Ultimately, a brand only experiences true trans-formation when an organisation decides in totality, to embrace digital as a primary ‘game-changer’. The first step is always the easiest. Start by defining your brand’s intent. Part of that requires you to build your brand’s relevant social context. 

Today, brands continue to build ‘disconnected’ brand experiences. Therefore, the impact of what social can do for a brand is still limited to hiring bloggers or to ‘buying’ fans in certain instances. We fail to spend time on how we develop our brand’s experience map. A map that guides and informs us of how everything connects the brand back to the consumers, in meaningful ways, that allow amplification and increasing participation. 

Forrester’s recent report found that future brands would need to build essential parameters such as ‘being trusted’, ‘remarkable’, ‘unmistakable’ and ‘essential’. To ensure that a brand transforms effectively, we need to start building a consumer-centric experience approach where the marriage of design and technology drives future businesses forward.

In a world of highly critical and sceptical consumers, your brand represents 24/7 x 365 experiences, floating in an endless sea of competitive choices and distractions.
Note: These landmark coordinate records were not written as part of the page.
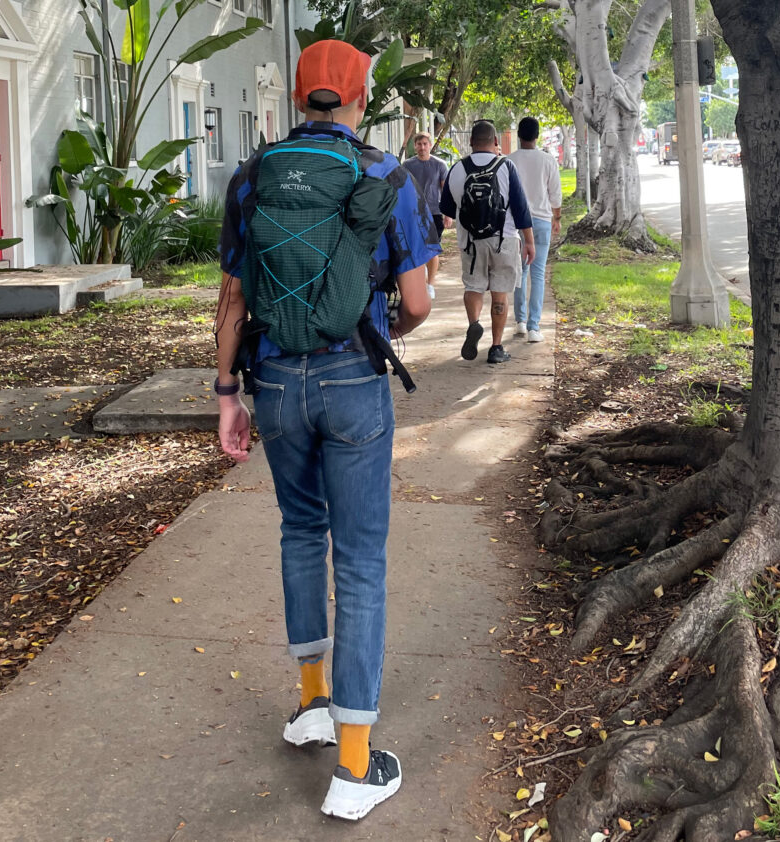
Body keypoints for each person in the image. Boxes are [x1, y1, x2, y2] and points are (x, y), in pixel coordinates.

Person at [214, 38, 436, 821]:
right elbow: (416, 302)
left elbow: (234, 300)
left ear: (300, 95)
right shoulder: (385, 176)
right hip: (351, 381)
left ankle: (311, 705)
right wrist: (383, 328)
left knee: (300, 533)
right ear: (357, 97)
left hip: (271, 380)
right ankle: (353, 765)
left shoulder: (252, 178)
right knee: (363, 562)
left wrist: (225, 395)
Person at [439, 120, 535, 364]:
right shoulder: (506, 166)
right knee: (500, 294)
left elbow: (447, 210)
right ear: (495, 142)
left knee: (473, 287)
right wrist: (530, 242)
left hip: (471, 242)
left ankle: (474, 323)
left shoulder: (457, 169)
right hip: (504, 240)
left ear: (471, 142)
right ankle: (496, 347)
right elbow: (522, 209)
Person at [508, 117, 562, 343]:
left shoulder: (509, 161)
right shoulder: (548, 160)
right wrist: (557, 218)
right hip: (541, 221)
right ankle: (534, 327)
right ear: (537, 136)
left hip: (516, 224)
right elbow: (555, 194)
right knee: (538, 273)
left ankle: (520, 322)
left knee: (520, 273)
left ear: (519, 135)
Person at [402, 132, 451, 299]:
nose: (422, 147)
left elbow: (445, 190)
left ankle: (430, 284)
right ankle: (419, 283)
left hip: (435, 212)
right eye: (419, 144)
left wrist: (448, 213)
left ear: (430, 146)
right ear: (414, 146)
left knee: (432, 249)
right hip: (414, 212)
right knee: (416, 248)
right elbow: (403, 188)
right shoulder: (407, 165)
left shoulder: (440, 165)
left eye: (425, 144)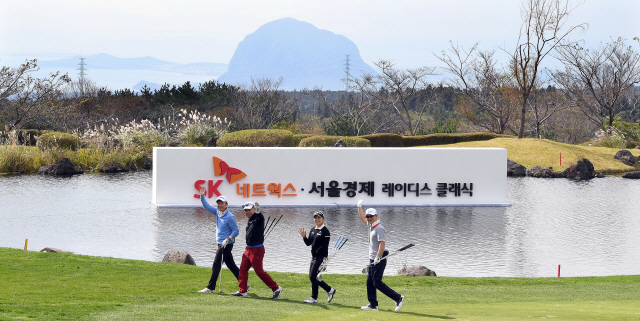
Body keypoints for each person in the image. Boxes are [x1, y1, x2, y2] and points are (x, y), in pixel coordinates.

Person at [357, 197, 404, 312]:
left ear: (376, 216)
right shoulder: (371, 225)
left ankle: (398, 298)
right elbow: (362, 217)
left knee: (377, 282)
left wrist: (378, 256)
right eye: (368, 216)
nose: (368, 218)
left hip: (380, 258)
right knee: (369, 282)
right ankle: (373, 304)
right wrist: (359, 207)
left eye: (371, 216)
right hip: (372, 259)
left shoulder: (379, 228)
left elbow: (382, 244)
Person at [231, 201, 283, 299]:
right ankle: (243, 291)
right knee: (242, 270)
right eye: (245, 210)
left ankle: (276, 288)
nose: (247, 212)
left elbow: (259, 216)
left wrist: (258, 211)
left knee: (259, 272)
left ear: (253, 209)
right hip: (248, 250)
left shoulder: (258, 218)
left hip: (257, 250)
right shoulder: (250, 220)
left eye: (249, 210)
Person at [197, 187, 244, 294]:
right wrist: (202, 196)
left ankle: (210, 288)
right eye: (218, 203)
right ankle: (245, 284)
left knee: (216, 264)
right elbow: (207, 206)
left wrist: (228, 239)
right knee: (231, 265)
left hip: (226, 244)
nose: (219, 205)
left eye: (221, 203)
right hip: (220, 243)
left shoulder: (230, 217)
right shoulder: (218, 212)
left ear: (226, 204)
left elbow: (236, 231)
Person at [298, 211, 337, 304]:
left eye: (319, 218)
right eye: (315, 218)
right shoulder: (313, 230)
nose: (317, 219)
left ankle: (314, 298)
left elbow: (326, 246)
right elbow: (308, 243)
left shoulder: (325, 231)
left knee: (313, 277)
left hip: (320, 258)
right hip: (313, 257)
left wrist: (325, 260)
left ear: (323, 219)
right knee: (312, 277)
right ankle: (329, 290)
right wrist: (304, 237)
It is only through creating a seamless and satisfactory brand experience that your brand will start to build the right type of ‘social equity’ — that is organically grown with increasingly great influence. 

Unfortunately a brand today cannot afford to isolate just one person or segment at a time, a brand needs the ability to react and connect immediately.

So what do marketers need to embrace in order to retain a competitive edge?

  1. Design always with the consumer in mind
  2. Invest in owned marketing technology platforms as the leveller 
  3. Break down business silos by building consumer experience teams
  4. Change the way we traditionally measure brand value and equity to reflect the increased influence of social and brand interactions

We live in exciting times. If Felix Baumgartner can become the first man to break the sound barrier, brands today can break the marketing barrier. Start building trust at the speed of sound by placing ‘connected experiences’ and your con-sumers at the heart of your strategy.  

And if you need more inspiration, just google ‘XM Burberry’.

Paul Soon is regional director and Gerard Lim is managing partner of XM, Asia-Pacific.